Eines der größten Probleme in Cornwall sind die Immobilienpreise. Auch Zoe sucht eine kleine Wohnung. „Es ist fast aussichtslos mit meinem engen Budget.“ Während in den Vitrinen der Makler Apartments mit Meerblick oder Luxushäuser mit Pool für 1,3 Millionen Pfund (gut 1,6 Millionen Euro) angeboten werden, ächzen die Normalverdiener unter der kostenintensiven Entwicklung. In manchen Orten sind 60 Prozent der Immobilien Zweitwohnsitz. „Zehntausende Häuser stehen leer“, kritisiert Stadtrat Andrew Long, weil viele reiche Briten ihre Ferienwohnung im hübschen Cornwall nur im Sommer nutzen. Die Immobilienpreise in der Region seien mittlerweile nach London die zweithöchsten im Königreich, sagt Long. Die Städter gönnen sich eine noble Urlaubsbleibe im Paradies, während für Einheimische das Leben in viel zu kleinen Häusern zur Hölle wird. Pittoreske Städtchen wie Porthleven gelten im Winter als „tot“.

Adam Poole wusste schon früh, dass er sich den Traum vom eigenen Haus abschminken  kann, wenn er in Cornwall bleibt. Also machte er es wie die meisten Kornen: Er ging nach London, arbeitete in der IT-Branche und sparte. Als er genug Geld zusammen hatte, kehrte er zurück in die Heimat und kaufte ein Haus. Jetzt verdingt er sich als Verwalter des St. Michael’s Mount. Auf der Gezeiteninsel thront eine beeindruckende Schloss- und Abteianlage, die viel Geschichte beherbergt und Rosamunde-Pilcher-Fans anlockt. Bis zu 20 Prozent der Besucher sind Deutsche, sagt Poole.

„Dass Cornwall die Kulisse für die Filme stellt, ist das beste Marketing, das wir kriegen können“, sagt Malcolm Bell, Chef des Fremdenverkehrsamts Visit Cornwall. Die Hälfte aller ausländischen Gäste seien deutschsprachig. „Wir können kaum die Nachfrage bewältigen.“ Cornwall habe in den vergangenen Jahren eine Renaissance erlebt: Höhere Qualitätsstandards, besseres Essen und Angebote für jeden Geldbeutel. Während Landwirtschaft, Fischerei und Bergbau kaum mehr etwas abwerfen, verbucht das Geschäft mit den Urlaubern Erfolge. Rund 22 Prozent des regionalen Bruttoinlandsprodukts macht das Tourismusgewerbe aus.

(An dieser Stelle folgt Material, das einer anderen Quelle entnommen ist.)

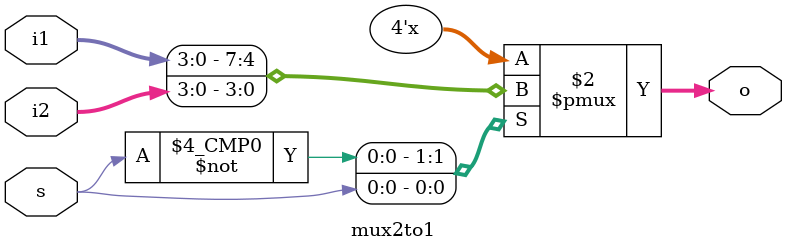
<source format=v>
`timescale 1ns / 1ps


module mux2to1(o, i1, i2, s);
    input [3:0] i1, i2;
    input s;
    output reg [3:0] o;

always @(s or i1 or i2)
begin
    case (s)
        1'b0 : o = i1;
        1'b1 : o = i2;
        default : o = 4'b0;
    endcase
   end
endmodule

</source>
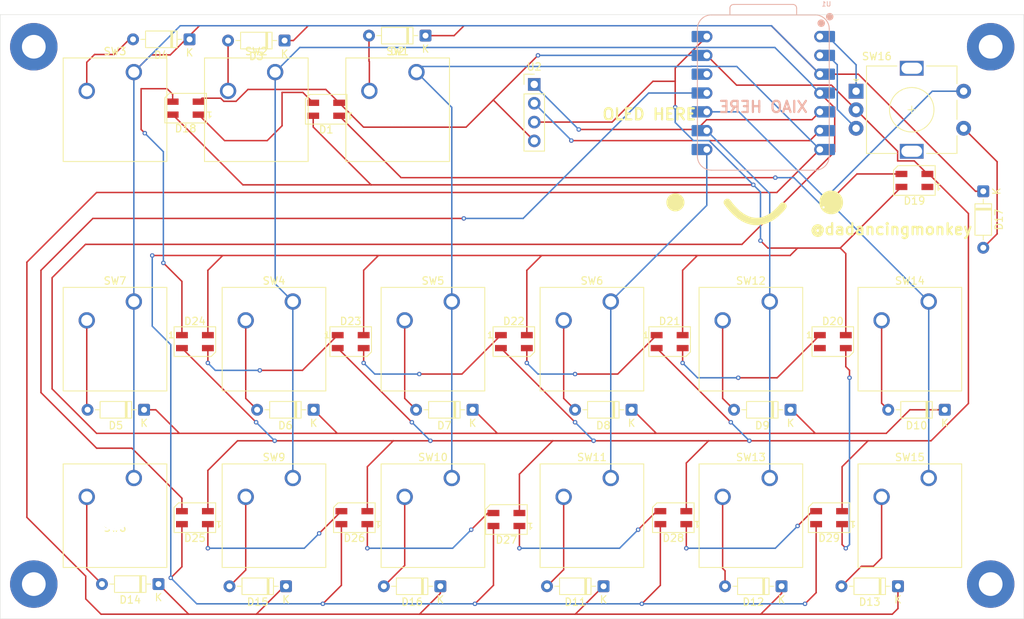
<source format=kicad_pcb>
(kicad_pcb
	(version 20241229)
	(generator "pcbnew")
	(generator_version "9.0")
	(general
		(thickness 1.6)
		(legacy_teardrops no)
	)
	(paper "A4")
	(layers
		(0 "F.Cu" signal)
		(2 "B.Cu" signal)
		(9 "F.Adhes" user "F.Adhesive")
		(11 "B.Adhes" user "B.Adhesive")
		(13 "F.Paste" user)
		(15 "B.Paste" user)
		(5 "F.SilkS" user "F.Silkscreen")
		(7 "B.SilkS" user "B.Silkscreen")
		(1 "F.Mask" user)
		(3 "B.Mask" user)
		(17 "Dwgs.User" user "User.Drawings")
		(19 "Cmts.User" user "User.Comments")
		(21 "Eco1.User" user "User.Eco1")
		(23 "Eco2.User" user "User.Eco2")
		(25 "Edge.Cuts" user)
		(27 "Margin" user)
		(31 "F.CrtYd" user "F.Courtyard")
		(29 "B.CrtYd" user "B.Courtyard")
		(35 "F.Fab" user)
		(33 "B.Fab" user)
		(39 "User.1" user)
		(41 "User.2" user)
		(43 "User.3" user)
		(45 "User.4" user)
	)
	(setup
		(pad_to_mask_clearance 0)
		(allow_soldermask_bridges_in_footprints no)
		(tenting front back)
		(pcbplotparams
			(layerselection 0x00000000_00000000_55555555_5755f5ff)
			(plot_on_all_layers_selection 0x00000000_00000000_00000000_00000000)
			(disableapertmacros no)
			(usegerberextensions no)
			(usegerberattributes yes)
			(usegerberadvancedattributes yes)
			(creategerberjobfile yes)
			(dashed_line_dash_ratio 12.000000)
			(dashed_line_gap_ratio 3.000000)
			(svgprecision 4)
			(plotframeref no)
			(mode 1)
			(useauxorigin no)
			(hpglpennumber 1)
			(hpglpenspeed 20)
			(hpglpendiameter 15.000000)
			(pdf_front_fp_property_popups yes)
			(pdf_back_fp_property_popups yes)
			(pdf_metadata yes)
			(pdf_single_document no)
			(dxfpolygonmode yes)
			(dxfimperialunits yes)
			(dxfusepcbnewfont yes)
			(psnegative no)
			(psa4output no)
			(plot_black_and_white yes)
			(sketchpadsonfab no)
			(plotpadnumbers no)
			(hidednponfab no)
			(sketchdnponfab yes)
			(crossoutdnponfab yes)
			(subtractmaskfromsilk yes)
			(outputformat 1)
			(mirror no)
			(drillshape 0)
			(scaleselection 1)
			(outputdirectory "")
		)
	)
	(net 0 "")
	(net 1 "Net-(D1-DOUT)")
	(net 2 "VCC")
	(net 3 "Net-(D1-DIN)")
	(net 4 "GND")
	(net 5 "col1")
	(net 6 "Net-(D2-A)")
	(net 7 "Net-(D3-A)")
	(net 8 "Net-(D4-A)")
	(net 9 "col2")
	(net 10 "Net-(D5-A)")
	(net 11 "Net-(D6-A)")
	(net 12 "Net-(D7-A)")
	(net 13 "Net-(D8-A)")
	(net 14 "Net-(D9-A)")
	(net 15 "Net-(D10-A)")
	(net 16 "Net-(D11-A)")
	(net 17 "col3")
	(net 18 "Net-(D12-A)")
	(net 19 "Net-(D13-A)")
	(net 20 "Net-(D14-A)")
	(net 21 "Net-(D15-A)")
	(net 22 "Net-(D16-A)")
	(net 23 "Net-(D17-A)")
	(net 24 "Net-(D18-DIN)")
	(net 25 "unconnected-(D19-DOUT-Pad1)")
	(net 26 "Net-(D20-DIN)")
	(net 27 "Net-(D20-DOUT)")
	(net 28 "Net-(D21-DOUT)")
	(net 29 "Net-(D22-DOUT)")
	(net 30 "Net-(D23-DOUT)")
	(net 31 "Net-(D25-DOUT)")
	(net 32 "led")
	(net 33 "Net-(D26-DOUT)")
	(net 34 "Net-(D27-DOUT)")
	(net 35 "Net-(D28-DOUT)")
	(net 36 "col4")
	(net 37 "col5")
	(net 38 "col6")
	(net 39 "rotB")
	(net 40 "rotA")
	(net 41 "unconnected-(U1-3V3-Pad12)")
	(net 42 "unconnected-(U1-3V3-Pad12)_1")
	(net 43 "SCL")
	(net 44 "SDA")
	(footprint "Button_Switch_Keyboard:SW_Cherry_MX_1.00u_PCB" (layer "F.Cu") (at 155.78375 116.68875))
	(footprint "LED_SMD:LED_SK6812MINI_PLCC4_3.5x3.5mm_P1.75mm" (layer "F.Cu") (at 163.71875 98.2875))
	(footprint "Button_Switch_Keyboard:SW_Cherry_MX_1.00u_PCB" (layer "F.Cu") (at 112.92125 92.87625))
	(footprint "Button_Switch_Keyboard:SW_Cherry_MX_1.00u_PCB" (layer "F.Cu") (at 134.3525 92.87625))
	(footprint "LED_SMD:LED_SK6812MINI_PLCC4_3.5x3.5mm_P1.75mm" (layer "F.Cu") (at 164.21875 122.0375 180))
	(footprint "Diode_THT:D_DO-35_SOD27_P7.62mm_Horizontal" (layer "F.Cu") (at 194.5 131.29375 180))
	(footprint "LED_SMD:LED_SK6812MINI_PLCC4_3.5x3.5mm_P1.75mm" (layer "F.Cu") (at 121.21875 122.0375 180))
	(footprint "Button_Switch_Keyboard:SW_Cherry_MX_1.00u_PCB" (layer "F.Cu") (at 129.59 61.92))
	(footprint "LED_SMD:LED_SK6812MINI_PLCC4_3.5x3.5mm_P1.75mm" (layer "F.Cu") (at 185.21875 122.0375 180))
	(footprint "Diode_THT:D_DO-35_SOD27_P7.62mm_Horizontal" (layer "F.Cu") (at 115.72875 107.48125 180))
	(footprint "Button_Switch_Keyboard:SW_Cherry_MX_1.00u_PCB" (layer "F.Cu") (at 91.49 116.68875))
	(footprint "Button_Switch_Keyboard:SW_Cherry_MX_1.00u_PCB" (layer "F.Cu") (at 110.54 61.92))
	(footprint "Button_Switch_Keyboard:SW_Cherry_MX_1.00u_PCB" (layer "F.Cu") (at 91.49 61.92))
	(footprint "Button_Switch_Keyboard:SW_Cherry_MX_1.00u_PCB" (layer "F.Cu") (at 112.92125 116.68875))
	(footprint "Diode_THT:D_DO-35_SOD27_P7.62mm_Horizontal" (layer "F.Cu") (at 200.81 107.48125 180))
	(footprint "Diode_THT:D_DO-35_SOD27_P7.62mm_Horizontal" (layer "F.Cu") (at 178.81 131.29375 180))
	(footprint (layer "F.Cu") (at 207 58.5))
	(footprint "Diode_THT:D_DO-35_SOD27_P7.62mm_Horizontal" (layer "F.Cu") (at 94.81 131 180))
	(footprint "Diode_THT:D_DO-35_SOD27_P7.62mm_Horizontal" (layer "F.Cu") (at 132.81 131.29375 180))
	(footprint "Button_Switch_Keyboard:SW_Cherry_MX_1.00u_PCB" (layer "F.Cu") (at 198.64625 92.87625))
	(footprint "LED_SMD:LED_SK6812MINI_PLCC4_3.5x3.5mm_P1.75mm" (layer "F.Cu") (at 99.71875 98.2875))
	(footprint "LED_SMD:LED_SK6812MINI_PLCC4_3.5x3.5mm_P1.75mm" (layer "F.Cu") (at 117.41875 66.9375 180))
	(footprint "Diode_THT:D_DO-35_SOD27_P7.62mm_Horizontal" (layer "F.Cu") (at 130.81 57 180))
	(footprint "Diode_THT:D_DO-35_SOD27_P7.62mm_Horizontal" (layer "F.Cu") (at 112 131.29375 180))
	(footprint "Connector_PinHeader_2.54mm:PinHeader_1x04_P2.54mm_Vertical" (layer "F.Cu") (at 145.46875 63.5825))
	(footprint "LED_SMD:LED_SK6812MINI_PLCC4_3.5x3.5mm_P1.75mm" (layer "F.Cu") (at 142.71875 98.2875))
	(footprint "LED_SMD:LED_SK6812MINI_PLCC4_3.5x3.5mm_P1.75mm" (layer "F.Cu") (at 98.46875 66.7875 180))
	(footprint "LED_SMD:LED_SK6812MINI_PLCC4_3.5x3.5mm_P1.75mm" (layer "F.Cu") (at 196.71875 76.5375 180))
	(footprint "LED_SMD:LED_SK6812MINI_PLCC4_3.5x3.5mm_P1.75mm" (layer "F.Cu") (at 99.71875 122.0375 180))
	(footprint "Diode_THT:D_DO-35_SOD27_P7.62mm_Horizontal" (layer "F.Cu") (at 92.86875 107.48125 180))
	(footprint "Button_Switch_Keyboard:SW_Cherry_MX_1.00u_PCB" (layer "F.Cu") (at 198.64625 116.68875))
	(footprint "Rotary_Encoder:RotaryEncoder_Alps_EC11E-Switch_Vertical_H20mm" (layer "F.Cu") (at 188.85625 64.5))
	(footprint "Button_Switch_Keyboard:SW_Cherry_MX_1.00u_PCB" (layer "F.Cu") (at 91.49 92.87625))
	(footprint "LED_SMD:LED_SK6812MINI_PLCC4_3.5x3.5mm_P1.75mm" (layer "F.Cu") (at 120.71875 98.2875))
	(footprint "Diode_THT:D_DO-35_SOD27_P7.62mm_Horizontal" (layer "F.Cu") (at 206 78 -90))
	(footprint "Button_Switch_Keyboard:SW_Cherry_MX_1.00u_PCB" (layer "F.Cu") (at 177.215 92.87625))
	(footprint "Button_Switch_Keyboard:SW_Cherry_MX_1.00u_PCB"
		(layer "F.Cu
... [138771 chars truncated]
</source>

Reisebusse, bepackt mit deutschsprachigen Touristen, fräsen sich auf engen Landstraßen durch sumpfige Wiesen und weite Felder. „Mein Herz geht auf, es ist so romantisch“, sagt eine österreichische Urlauberin. Ihre deutsche Freundin erklärt: „Wir suchen die Bilder aus den Filmen.“ Und wie im Fernsehen rücken die Sonnenstrahlen die raue Steilküste ins rechte Licht, in den Gärten setzen strahlende Blüten die Kontraste.

Die Urlauber passieren das Fischerdorf Newlyn. Hier ist kein Platz für Romantik. Die Pilcher-Touristen treffen nicht den Fischer Paul, der am späten Nachmittag sein altes Boot für den nächsten Morgen klarmacht. Sie sehen nicht, wie er die roten Kisten, die früher prall gefüllt waren und seit einigen Jahren immer leerer werden, zurück auf den von Wind und Wasser abgenutzten Kahn wirft. Hören nicht, wie der Engländer auf die Fischereipolitik der EU schimpft.

Ein Reisegruppenstopp ist dagegen immer Prideaux Place, ein efeubewachsenes Herrenhaus in den Hügeln von Padstow. Die Eigentümer, Peter und Elisabeth Prideaux-Brune, platzen fast vor Dankbarkeit, wenn die Rede auf Pilcher kommt. Denn ihr Anwesen profitiert beträchtlich von den Dreharbeiten. Bereits 16 Episoden spielten hier. Der pensionierte Anwalt, der stets als Komparse einspringt, schätzt den Touristenstrom und stellt sein Haus gern zur Besichtigung zur Verfügung, ein kleines Café bringt zusätzliche Einnahmen. Nicht selten wird  er  selbst  besichtigt,  wenn  er im „Morning Room“ in seinem antiken Sessel sitzt und Zeitung liest. Gemalte Vorfahren schauen in Öl von den Wänden herab. Seine Frau bringt Tee und muss zuerst die goldene Kordel entfernen, die die Sitzlandschaft von durchspazierenden Gästen trennt. Im vergangenen Jahr kamen 27 000 Besucher. „Das hilft, die Rechnungen zu bezahlen“, sagt der Hausherr und nimmt einen Schluck Tee. Willkommen im Pilcherland.